Her family, from Ibb in northern Yemen, has asked the Pakistani and Yemeni governments to allow her to return home with her child with the Al Qaeda leader. The family has not spoken with her since her wedding to bin Laden in 1999.

She was wed to bin Laden in a traditional arranged marriage fixed by a man named Rasdah Mohammed Saeed - also known as Abu al-Fida - who is now a member of the Al Qaeda in the Arabian Peninsula (AQAP).

Though the family knew who bin Laden was, it had no objection to the wedding that took place prior to the 9/11 atrocities, he said.

Bin Laden at a time was seen by Yemeni people as an Islamic warrior who fought the Russians in Afghanistan.

"In 1999, bin Laden was respected as a freedom fighter and who fought against the Soviet occupation," said al Sada. "This was before Sep 11. That is why my father consented to the match. He was not a wanted man then. No one considered him to be a terrorist."

Bin Laden paid a $5,000 dowry for Amal, who went to Afghanistan to wed him and soon after bore him a daughter, Safia.
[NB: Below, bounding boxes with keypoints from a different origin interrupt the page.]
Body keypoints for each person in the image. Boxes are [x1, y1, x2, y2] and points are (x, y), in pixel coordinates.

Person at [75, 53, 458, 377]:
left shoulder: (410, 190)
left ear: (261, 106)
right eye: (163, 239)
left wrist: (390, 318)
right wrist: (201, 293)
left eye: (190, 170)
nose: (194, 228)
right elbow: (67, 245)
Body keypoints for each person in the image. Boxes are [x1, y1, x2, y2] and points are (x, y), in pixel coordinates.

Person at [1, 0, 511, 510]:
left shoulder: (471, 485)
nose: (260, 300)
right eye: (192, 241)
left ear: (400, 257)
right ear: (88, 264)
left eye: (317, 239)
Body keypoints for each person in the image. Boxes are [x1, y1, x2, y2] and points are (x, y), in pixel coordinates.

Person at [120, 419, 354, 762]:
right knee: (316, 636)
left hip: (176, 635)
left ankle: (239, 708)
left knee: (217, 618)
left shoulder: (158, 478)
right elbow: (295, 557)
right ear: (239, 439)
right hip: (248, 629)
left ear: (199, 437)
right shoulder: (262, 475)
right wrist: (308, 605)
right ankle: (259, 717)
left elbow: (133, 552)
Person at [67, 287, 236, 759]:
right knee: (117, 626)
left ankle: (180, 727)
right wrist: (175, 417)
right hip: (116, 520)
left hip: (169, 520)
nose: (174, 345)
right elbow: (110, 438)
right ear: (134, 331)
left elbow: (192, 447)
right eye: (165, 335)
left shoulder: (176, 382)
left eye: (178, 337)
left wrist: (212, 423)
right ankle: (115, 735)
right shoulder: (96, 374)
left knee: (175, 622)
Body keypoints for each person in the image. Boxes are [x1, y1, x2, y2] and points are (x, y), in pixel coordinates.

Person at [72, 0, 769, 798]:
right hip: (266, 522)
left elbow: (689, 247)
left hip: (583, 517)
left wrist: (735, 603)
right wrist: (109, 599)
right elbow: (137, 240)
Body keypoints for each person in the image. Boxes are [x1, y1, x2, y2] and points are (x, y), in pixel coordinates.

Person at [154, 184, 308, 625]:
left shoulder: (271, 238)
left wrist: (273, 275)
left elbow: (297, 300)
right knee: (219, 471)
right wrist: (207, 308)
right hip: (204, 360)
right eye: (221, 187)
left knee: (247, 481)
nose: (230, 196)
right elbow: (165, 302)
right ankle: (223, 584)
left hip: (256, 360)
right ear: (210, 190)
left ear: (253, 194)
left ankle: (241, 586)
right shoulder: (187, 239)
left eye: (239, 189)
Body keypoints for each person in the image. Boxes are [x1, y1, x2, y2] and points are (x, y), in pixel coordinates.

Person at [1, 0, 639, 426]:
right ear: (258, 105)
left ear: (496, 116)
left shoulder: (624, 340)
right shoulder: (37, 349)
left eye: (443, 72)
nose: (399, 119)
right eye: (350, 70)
Describing his sister, al Sada painted a picture of a pious woman.

"She has always been a very kind and polite girl. She was absolutely my parents' favourite daughter and I remember how she used to gather us and give us lectures on good Islamic manners and taught us how to be kind to others," he said.

When the al Sada family found out that Amal was shot in the US raid and, even though Pakistani authorities have said she will be released, it is worried that both the CIA and Pakistan's ISI will consider her a "high-value" asset and keep her in detention.

"My mother cries constantly. At first, it was reported that she had actually been killed, and that put our family through undue suffering. However, we know that if the US wanted to get rid of Amal, they would have simply killed her along with bin Laden. That fact eases our worries slightly," he said.

"But Amal had nothing to do with Al Qaeda or terrorism of any kind. No law can incriminate her and international law dictates that she should be returned to her family."

He said the family does not know how many children Amal had conceived with bin Laden. They know of only one child but suspect that at least one of the other 12 children found in the Pakistan mansion was hers.

"This is a humanitarian situation - these children have seen their father killed in front of their eyes and they should be treated by a psychiatrist. Amal was also shot for no reason, she wasn't even armed," he said.